Here’s how this normally goes.
Random Stranger in Library shockingly asks, “Are they triplets?”
Random Stranger, “Wow,” glances at my belly, looks back at my face, “Did you get really big?” Glances at belly again.
I know, you’re curious. You’re imagining how big a person gets while carrying triplets. The answer is hopefully very, very big so the babies aren’t born too early. You’re wondering if triplet mom’s belly survived. I get it. But you are not being sly. I CAN SEE YOU LOOKING AT MY BELLY! Even as you are asking the question! Just ask about the babies and sneak a peak later when we aren’t talking any more, ok?
- I’d shoot myself
This is a comment I’ve only gotten once. From a woman who was smoking a cigarette, leering over the stroller, calling over to a friend, “Hey, come look at this” as we were leaving the hospital when the babies were finally discharged from the NICU. The. First. Comment. I don’t really think it’s anyone’s dream to have three babies at once. You might not wish that for yourself and believe me, I get it. It’s hard work. But for the love of God, please don’t ever utter these words to a triplet mom.
SECTION 2: SAFE QUESTIONS AND COMMENTS
Here are some questions and comments I get that I may not love, but I don’t really mind.
- Are they identical?
This is okay. I think my kids look so different I’m even wondering if maybe some of my babies got switched at the NICU. But, since you don’t know them and your brain is processing three children born at the same time, wondering about my fertility or lack thereof, and trying desperately to not stare at my belly, I can’t really expect you to spend a lot of time distinguishing facial features. So, go ahead and ask.
- Are they all yours?
I get this a lot, especially since my kids are older. People are trying to piece it all together. Do I have twins and I’m watching a third child? Is this a birthday party? Why are there so many kids? This is fine. Ask away.
- You have your hands full.
This is by far the comment I hear the most. And I get it. When I see my friends with 3+ small children, I think to myself, “Dear Lord! How is she doing that?” But it is a hard comment to respond to.
If I say something like, “Oh, it’s nothing” then I feel like I’m coming across like I think I’m super-awesome mom and that it’s really not hard having triplets which isn’t true.
If I respond by saying, “You have no idea! I’m barely surviving today!” I feel like I’m giving people the impression that I can’t handle this, or that I don’t enjoy having triplets and that’s not true either.
But I totally get the comment, so go ahead.
SECTION 3: IT DEPENDS ON YOUR TONE
There is only one comment in this section.
And that is:
- God Bless You.
This can go one of two ways. This first way is said sarcastically and usually with an eye roll thrown in. The You is usually changed into a Ya.
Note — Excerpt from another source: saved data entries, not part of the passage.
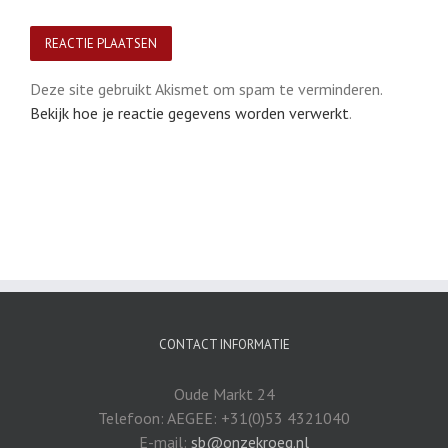
Deze site gebruikt Akismet om spam te verminderen.
Bekijk hoe je reactie gegevens worden verwerkt
.
CONTACT INFORMATIE
Oude Markt 24
Telefoon: AEGEE: +31(0)53 4321040
E-mail:
sb@onzekroeg.nl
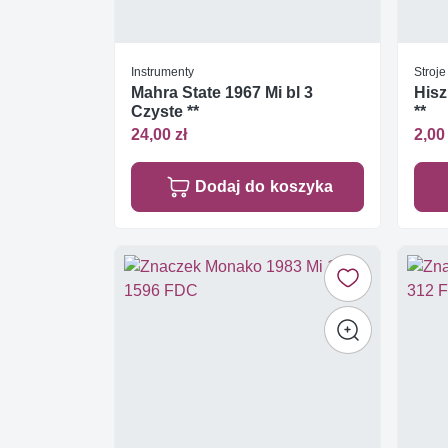
Instrumenty
Stroj
Mahra State 1967 Mi bl 3
Hisz
Czyste **
**
24,00 zł
2,00 
Dodaj do koszyka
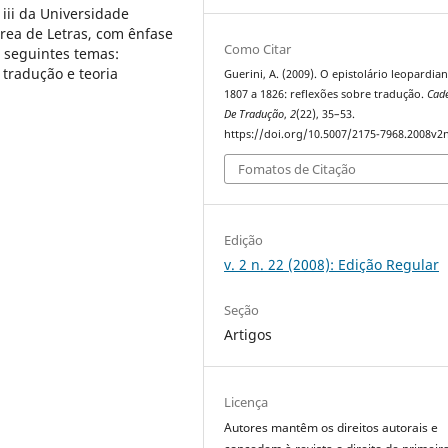
iii da Universidade
rea de Letras, com ênfase
Como Citar
s seguintes temas:
a tradução e teoria
Guerini, A. (2009). O epistolário leopardia
1807 a 1826: reflexões sobre tradução.
Cad
De Tradução
,
2
(22), 35–53.
https://doi.org/10.5007/2175-7968.2008v2
Fomatos de Citação
Edição
v. 2 n. 22 (2008): Edição Regular
Seção
Artigos
Licença
Autores mantêm os direitos autorais e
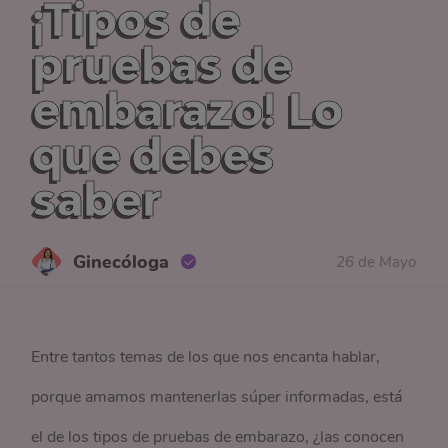
¡Tipos de
pruebas de
embarazo! Lo
que debes
saber
Ginecóloga
26 de Mayo
Entre tantos temas de los que nos encanta hablar,
porque amamos mantenerlas súper informadas, está
el de los tipos de pruebas de embarazo, ¿las conocen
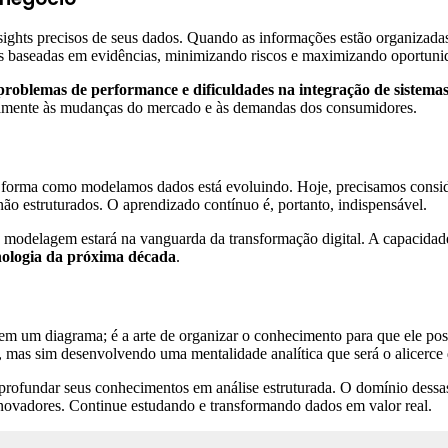
ts precisos de seus dados. Quando as informações estão organizadas d
es baseadas em evidências, minimizando riscos e maximizando oportuni
roblemas de performance e dificuldades na integração de sistema
damente às mudanças do mercado e às demandas dos consumidores.
a forma como modelamos dados está evoluindo. Hoje, precisamos consid
 estruturados. O aprendizado contínuo é, portanto, indispensável.
 modelagem estará na vanguarda da transformação digital. A capacidade
cnologia da próxima década
.
m um diagrama; é a arte de organizar o conhecimento para que ele poss
 mas sim desenvolvendo uma mentalidade analítica que será o alicerce d
aprofundar seus conhecimentos em análise estruturada. O domínio dess
 inovadores. Continue estudando e transformando dados em valor real.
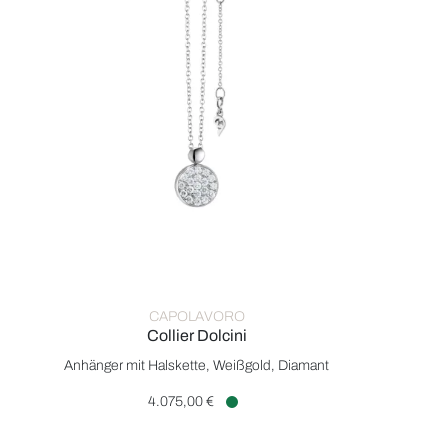
CAPOLAVORO
Collier Dolcini
Capolavoro Collier Dolcini, Ref: CO8B00590.45, Preis: 
Anhänger mit Halskette, Weißgold, Diamant
4.075,00 €
Verfügbar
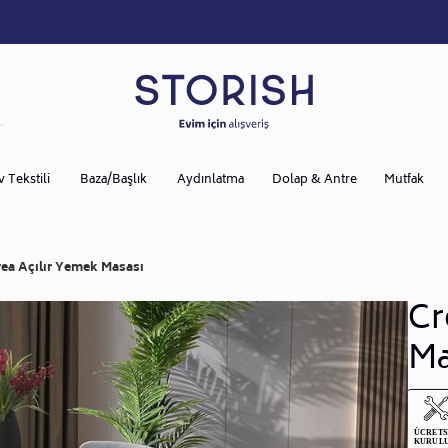
v Tekstili
Baza/Başlık
Aydınlatma
Dolap & Antre
Mutfak
rea Açılır Yemek Masası
Cr
Ma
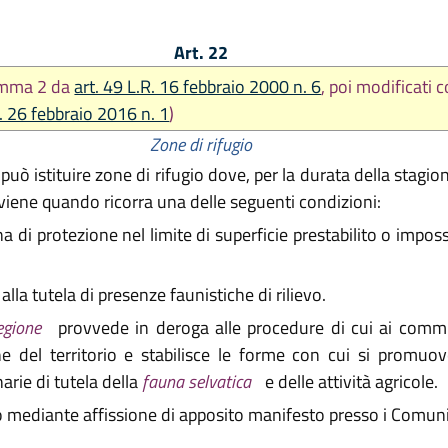
Art. 22
omma 2 da
art. 49 L.R. 16 febbraio 2000 n. 6
, poi modificati
R. 26 febbraio 2016 n. 1
)
Zone di rifugio
uò istituire zone di rifugio dove, per la durata della stagion
avviene quando ricorra una delle seguenti condizioni:
 di protezione nel limite di superficie prestabilito o impossi
la tutela di presenze faunistiche di rilievo.
egione
provvede in deroga alle procedure di cui ai commi 
one del territorio e stabilisce le forme con cui si promuov
arie di tutela della
fauna selvatica
e delle attività agricole.
mediante affissione di apposito manifesto presso i Comuni e 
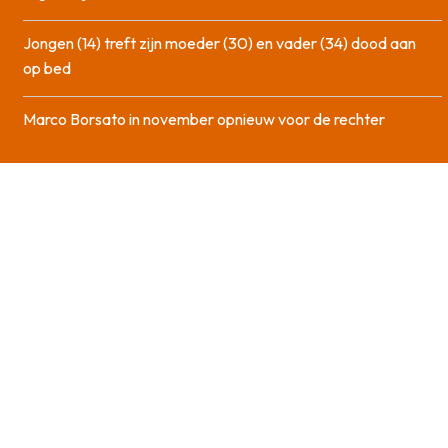
Jongen (14) treft zijn moeder (30) en vader (34) dood aan
op bed
Marco Borsato in november opnieuw voor de rechter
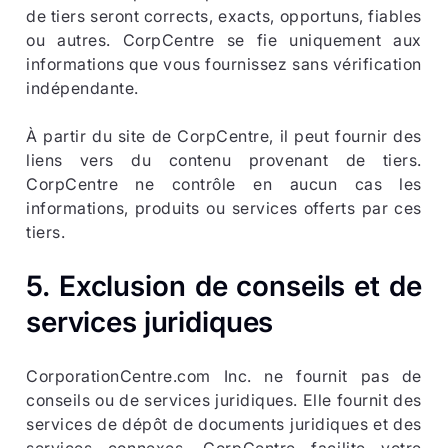
de tiers seront corrects, exacts, opportuns, fiables
ou autres. CorpCentre se fie uniquement aux
informations que vous fournissez sans vérification
indépendante.
À partir du site de CorpCentre, il peut fournir des
liens vers du contenu provenant de tiers.
CorpCentre ne contrôle en aucun cas les
informations, produits ou services offerts par ces
tiers.
5.
Exclusion de conseils et de
services juridiques
CorporationCentre.com Inc. ne fournit pas de
conseils ou de services juridiques. Elle fournit des
services de dépôt de documents juridiques et des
And sometimes there’s a Jeez or a Whew thrown in front.
Like this: barely audible, “Sheesh” then louder, “Wul, God Bless Ya” with the eyeroll starting on the God.
I usually interpret this as the person saying, “better you than me” or “that must really suck.” And although, yes, better me than you and yes, at times it can “suck,” this is not okay to say to someone. Because saying God Bless You in this way, well, it’s hurtful.
Here’s the second way: Genuinely. When people genuinely say, “God Bless You” to me, there just isn’t anything better. It feels like support. Like someone is on my side. It reminds me that I really am blessed. Truly. How many people get to have triplets? It really is special. And my girls are healthy and happy. It feels amazing to be a mom of triplets and to watch them grow and interact and love each other. So, if you meet a mom of triplets and you just don’t know what to say, I’d go with this one.
And if any of you are expecting triplets and are worried about the comments, please know two things, 1. the anticipation of the rude comments is worse than the actual comments. 2. You are not obligated to answer any of the questions or respond to any of the comments that are put to you. Simple answers with no explanation work best for me.